YOUR INSTRUCTIONS: Keep the pictures out of the copy and print all the entries below exactly.

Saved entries
-- Opening Marker --
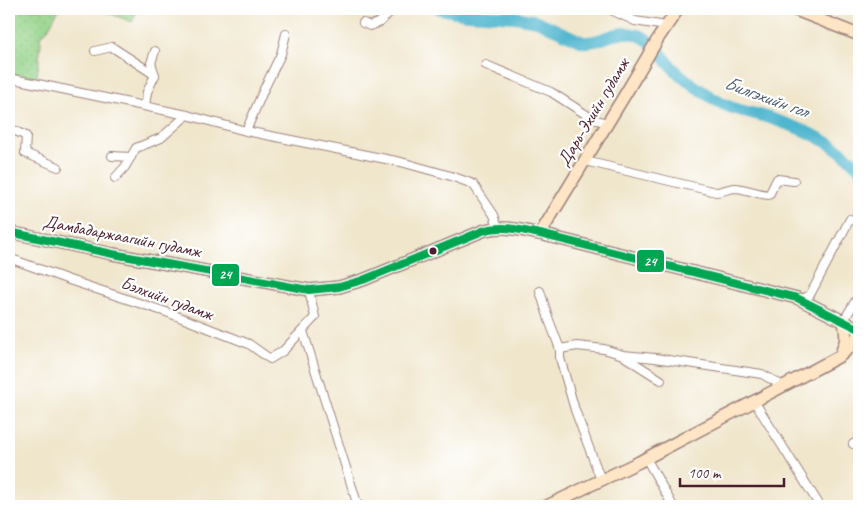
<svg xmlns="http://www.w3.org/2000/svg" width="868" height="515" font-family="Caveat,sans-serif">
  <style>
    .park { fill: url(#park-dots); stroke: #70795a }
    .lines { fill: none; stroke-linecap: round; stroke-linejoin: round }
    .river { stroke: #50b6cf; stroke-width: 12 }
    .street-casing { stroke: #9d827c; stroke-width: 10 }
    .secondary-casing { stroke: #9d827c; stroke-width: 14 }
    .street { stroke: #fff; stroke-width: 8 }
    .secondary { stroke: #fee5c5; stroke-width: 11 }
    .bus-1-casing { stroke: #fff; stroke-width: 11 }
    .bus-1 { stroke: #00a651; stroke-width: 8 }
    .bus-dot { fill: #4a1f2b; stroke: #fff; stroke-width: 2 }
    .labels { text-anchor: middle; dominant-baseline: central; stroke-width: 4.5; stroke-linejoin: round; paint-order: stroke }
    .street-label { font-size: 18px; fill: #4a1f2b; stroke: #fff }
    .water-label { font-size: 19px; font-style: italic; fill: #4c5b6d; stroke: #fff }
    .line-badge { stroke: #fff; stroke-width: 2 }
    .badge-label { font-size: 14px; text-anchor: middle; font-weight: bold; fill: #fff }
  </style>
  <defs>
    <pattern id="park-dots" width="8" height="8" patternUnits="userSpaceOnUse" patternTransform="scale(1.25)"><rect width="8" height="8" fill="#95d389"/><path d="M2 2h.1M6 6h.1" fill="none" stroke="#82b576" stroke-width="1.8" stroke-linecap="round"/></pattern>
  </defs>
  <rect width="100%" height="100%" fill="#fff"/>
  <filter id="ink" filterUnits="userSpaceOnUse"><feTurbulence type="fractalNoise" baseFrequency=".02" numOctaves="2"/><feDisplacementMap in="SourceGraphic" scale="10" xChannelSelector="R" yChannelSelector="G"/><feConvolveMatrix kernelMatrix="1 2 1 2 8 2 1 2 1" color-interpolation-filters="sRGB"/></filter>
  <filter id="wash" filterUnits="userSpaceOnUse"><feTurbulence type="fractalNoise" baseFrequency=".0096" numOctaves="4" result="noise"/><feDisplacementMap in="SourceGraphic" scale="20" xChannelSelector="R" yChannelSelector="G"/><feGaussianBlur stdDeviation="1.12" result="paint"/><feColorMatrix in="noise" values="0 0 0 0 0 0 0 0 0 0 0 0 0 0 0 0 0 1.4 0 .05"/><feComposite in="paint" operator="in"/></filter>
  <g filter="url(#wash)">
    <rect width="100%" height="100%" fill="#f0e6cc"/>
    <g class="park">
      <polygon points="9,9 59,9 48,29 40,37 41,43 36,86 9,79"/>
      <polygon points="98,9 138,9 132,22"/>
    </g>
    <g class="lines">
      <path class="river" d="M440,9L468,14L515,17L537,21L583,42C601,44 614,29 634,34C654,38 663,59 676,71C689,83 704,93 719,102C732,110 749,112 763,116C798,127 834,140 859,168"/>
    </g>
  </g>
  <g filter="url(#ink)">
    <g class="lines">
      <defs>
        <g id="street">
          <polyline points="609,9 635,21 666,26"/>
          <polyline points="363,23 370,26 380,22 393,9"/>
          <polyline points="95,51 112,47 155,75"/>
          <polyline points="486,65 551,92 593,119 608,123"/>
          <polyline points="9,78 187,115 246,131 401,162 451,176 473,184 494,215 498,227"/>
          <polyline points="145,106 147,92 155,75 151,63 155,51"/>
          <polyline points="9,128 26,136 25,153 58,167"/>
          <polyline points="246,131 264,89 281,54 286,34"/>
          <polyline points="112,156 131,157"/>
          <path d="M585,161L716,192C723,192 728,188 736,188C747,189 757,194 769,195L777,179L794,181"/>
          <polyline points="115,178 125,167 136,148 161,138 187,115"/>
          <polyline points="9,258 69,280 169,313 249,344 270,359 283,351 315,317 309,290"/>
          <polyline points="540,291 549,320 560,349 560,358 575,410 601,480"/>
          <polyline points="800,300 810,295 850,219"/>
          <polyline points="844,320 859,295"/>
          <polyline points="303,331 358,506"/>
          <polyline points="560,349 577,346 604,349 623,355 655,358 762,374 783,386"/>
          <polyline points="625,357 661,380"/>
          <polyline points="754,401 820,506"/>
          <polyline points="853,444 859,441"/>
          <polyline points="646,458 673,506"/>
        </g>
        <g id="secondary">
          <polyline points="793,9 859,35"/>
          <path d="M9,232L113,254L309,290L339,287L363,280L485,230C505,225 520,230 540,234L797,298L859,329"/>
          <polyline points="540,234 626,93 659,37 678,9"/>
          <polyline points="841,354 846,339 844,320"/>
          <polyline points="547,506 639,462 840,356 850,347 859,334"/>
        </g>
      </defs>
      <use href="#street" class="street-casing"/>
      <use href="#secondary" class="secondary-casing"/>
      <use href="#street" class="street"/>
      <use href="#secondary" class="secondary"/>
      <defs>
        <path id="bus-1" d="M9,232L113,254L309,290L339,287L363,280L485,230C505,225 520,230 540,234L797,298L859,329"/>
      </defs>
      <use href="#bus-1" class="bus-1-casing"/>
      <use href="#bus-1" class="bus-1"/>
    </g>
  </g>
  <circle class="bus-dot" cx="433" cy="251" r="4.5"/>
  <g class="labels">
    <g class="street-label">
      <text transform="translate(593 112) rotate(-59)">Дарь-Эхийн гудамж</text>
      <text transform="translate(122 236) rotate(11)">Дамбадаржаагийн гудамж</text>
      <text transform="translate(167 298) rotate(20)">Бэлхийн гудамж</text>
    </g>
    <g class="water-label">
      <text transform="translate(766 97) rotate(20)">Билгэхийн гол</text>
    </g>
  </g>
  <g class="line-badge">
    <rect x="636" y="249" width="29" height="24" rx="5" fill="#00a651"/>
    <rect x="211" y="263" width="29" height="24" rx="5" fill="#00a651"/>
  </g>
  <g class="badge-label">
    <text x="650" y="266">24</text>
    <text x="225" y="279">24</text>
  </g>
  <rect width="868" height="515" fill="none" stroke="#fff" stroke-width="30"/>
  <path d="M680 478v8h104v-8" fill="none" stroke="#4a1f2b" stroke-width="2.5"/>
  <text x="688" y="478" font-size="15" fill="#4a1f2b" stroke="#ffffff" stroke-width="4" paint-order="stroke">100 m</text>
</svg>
-- Closing Marker --
SOLUTION TO THE EXERCISE:
<svg xmlns="http://www.w3.org/2000/svg" width="868" height="515" font-family="Caveat,sans-serif">
  <style>
    .park { fill: url(#park-dots); stroke: #70795a }
    .lines { fill: none; stroke-linecap: round; stroke-linejoin: round }
    .river { stroke: #50b6cf; stroke-width: 12 }
    .street-casing { stroke: #9d827c; stroke-width: 10 }
    .secondary-casing { stroke: #9d827c; stroke-width: 14 }
    .street { stroke: #fff; stroke-width: 8 }
    .secondary { stroke: #fee5c5; stroke-width: 11 }
    .bus-1-casing { stroke: #fff; stroke-width: 11 }
    .bus-1 { stroke: #00a651; stroke-width: 8 }
    .bus-dot { fill: #4a1f2b; stroke: #fff; stroke-width: 2 }
    .labels { text-anchor: middle; dominant-baseline: central; stroke-width: 4.5; stroke-linejoin: round; paint-order: stroke }
    .street-label { font-size: 18px; fill: #4a1f2b; stroke: #fff }
    .water-label { font-size: 19px; font-style: italic; fill: #4c5b6d; stroke: #fff }
    .line-badge { stroke: #fff; stroke-width: 2 }
    .badge-label { font-size: 14px; text-anchor: middle; font-weight: bold; fill: #fff }
  </style>
  <defs>
    <pattern id="park-dots" width="8" height="8" patternUnits="userSpaceOnUse" patternTransform="scale(1.25)"><rect width="8" height="8" fill="#95d389"/><path d="M2 2h.1M6 6h.1" fill="none" stroke="#82b576" stroke-width="1.8" stroke-linecap="round"/></pattern>
  </defs>
  <rect width="100%" height="100%" fill="#fff"/>
  <filter id="ink" filterUnits="userSpaceOnUse"><feTurbulence type="fractalNoise" baseFrequency=".02" numOctaves="2"/><feDisplacementMap in="SourceGraphic" scale="10" xChannelSelector="R" yChannelSelector="G"/><feConvolveMatrix kernelMatrix="1 2 1 2 8 2 1 2 1" color-interpolation-filters="sRGB"/></filter>
  <filter id="wash" filterUnits="userSpaceOnUse"><feTurbulence type="fractalNoise" baseFrequency=".0096" numOctaves="4" result="noise"/><feDisplacementMap in="SourceGraphic" scale="20" xChannelSelector="R" yChannelSelector="G"/><feGaussianBlur stdDeviation="1.12" result="paint"/><feColorMatrix in="noise" values="0 0 0 0 0 0 0 0 0 0 0 0 0 0 0 0 0 1.4 0 .05"/><feComposite in="paint" operator="in"/></filter>
  <g filter="url(#wash)">
    <rect width="100%" height="100%" fill="#f0e6cc"/>
    <g class="park">
      <polygon points="9,9 59,9 48,29 40,37 41,43 36,86 9,79"/>
      <polygon points="98,9 138,9 132,22"/>
    </g>
    <g class="lines">
      <path class="river" d="M440,9L468,14L515,17L537,21L583,42C601,44 614,29 634,34C654,38 663,59 676,71C689,83 704,93 719,102C732,110 749,112 763,116C798,127 834,140 859,168"/>
    </g>
  </g>
  <g filter="url(#ink)">
    <g class="lines">
      <defs>
        <g id="street">
          <polyline points="609,9 635,21 666,26"/>
          <polyline points="363,23 370,26 380,22 393,9"/>
          <polyline points="95,51 112,47 155,75"/>
          <polyline points="486,65 551,92 593,119 608,123"/>
          <polyline points="9,78 187,115 246,131 401,162 451,176 473,184 494,215 498,227"/>
          <polyline points="145,106 147,92 155,75 151,63 155,51"/>
          <polyline points="9,128 26,136 25,153 58,167"/>
          <polyline points="246,131 264,89 281,54 286,34"/>
          <polyline points="112,156 131,157"/>
          <path d="M585,161L716,192C723,192 728,188 736,188C747,189 757,194 769,195L777,179L794,181"/>
          <polyline points="115,178 125,167 136,148 161,138 187,115"/>
          <polyline points="9,258 69,280 169,313 249,344 270,359 283,351 315,317 309,290"/>
          <polyline points="540,291 549,320 560,349 560,358 575,410 601,480"/>
          <polyline points="800,300 810,295 850,219"/>
          <polyline points="844,320 859,295"/>
          <polyline points="303,331 358,506"/>
          <polyline points="560,349 577,346 604,349 623,355 655,358 762,374 783,386"/>
          <polyline points="625,357 661,380"/>
          <polyline points="754,401 820,506"/>
          <polyline points="853,444 859,441"/>
          <polyline points="646,458 673,506"/>
        </g>
        <g id="secondary">
          <polyline points="793,9 859,35"/>
          <path d="M9,232L113,254L309,290L339,287L363,280L485,230C505,225 520,230 540,234L797,298L859,329"/>
          <polyline points="540,234 626,93 659,37 678,9"/>
          <polyline points="841,354 846,339 844,320"/>
          <polyline points="547,506 639,462 840,356 850,347 859,334"/>
        </g>
      </defs>
      <use href="#street" class="street-casing"/>
      <use href="#secondary" class="secondary-casing"/>
      <use href="#street" class="street"/>
      <use href="#secondary" class="secondary"/>
      <defs>
        <path id="bus-1" d="M9,232L113,254L309,290L339,287L363,280L485,230C505,225 520,230 540,234L797,298L859,329"/>
      </defs>
      <use href="#bus-1" class="bus-1-casing"/>
      <use href="#bus-1" class="bus-1"/>
    </g>
  </g>
  <circle class="bus-dot" cx="433" cy="251" r="4.5"/>
  <g class="labels">
    <g class="street-label">
      <text transform="translate(593 112) rotate(-59)">Дарь-Эхийн гудамж</text>
      <text transform="translate(122 236) rotate(11)">Дамбадаржаагийн гудамж</text>
      <text transform="translate(167 298) rotate(20)">Бэлхийн гудамж</text>
    </g>
    <g class="water-label">
      <text transform="translate(766 97) rotate(20)">Билгэхийн гол</text>
    </g>
  </g>
  <g class="line-badge">
    <rect x="636" y="249" width="29" height="24" rx="5" fill="#00a651"/>
    <rect x="211" y="263" width="29" height="24" rx="5" fill="#00a651"/>
  </g>
  <g class="badge-label">
    <text x="650" y="266">24</text>
    <text x="225" y="279">24</text>
  </g>
  <rect width="868" height="515" fill="none" stroke="#fff" stroke-width="30"/>
  <path d="M680 478v8h104v-8" fill="none" stroke="#4a1f2b" stroke-width="2.5"/>
  <text x="688" y="478" font-size="15" fill="#4a1f2b" stroke="#ffffff" stroke-width="4" paint-order="stroke">100 m</text>
</svg>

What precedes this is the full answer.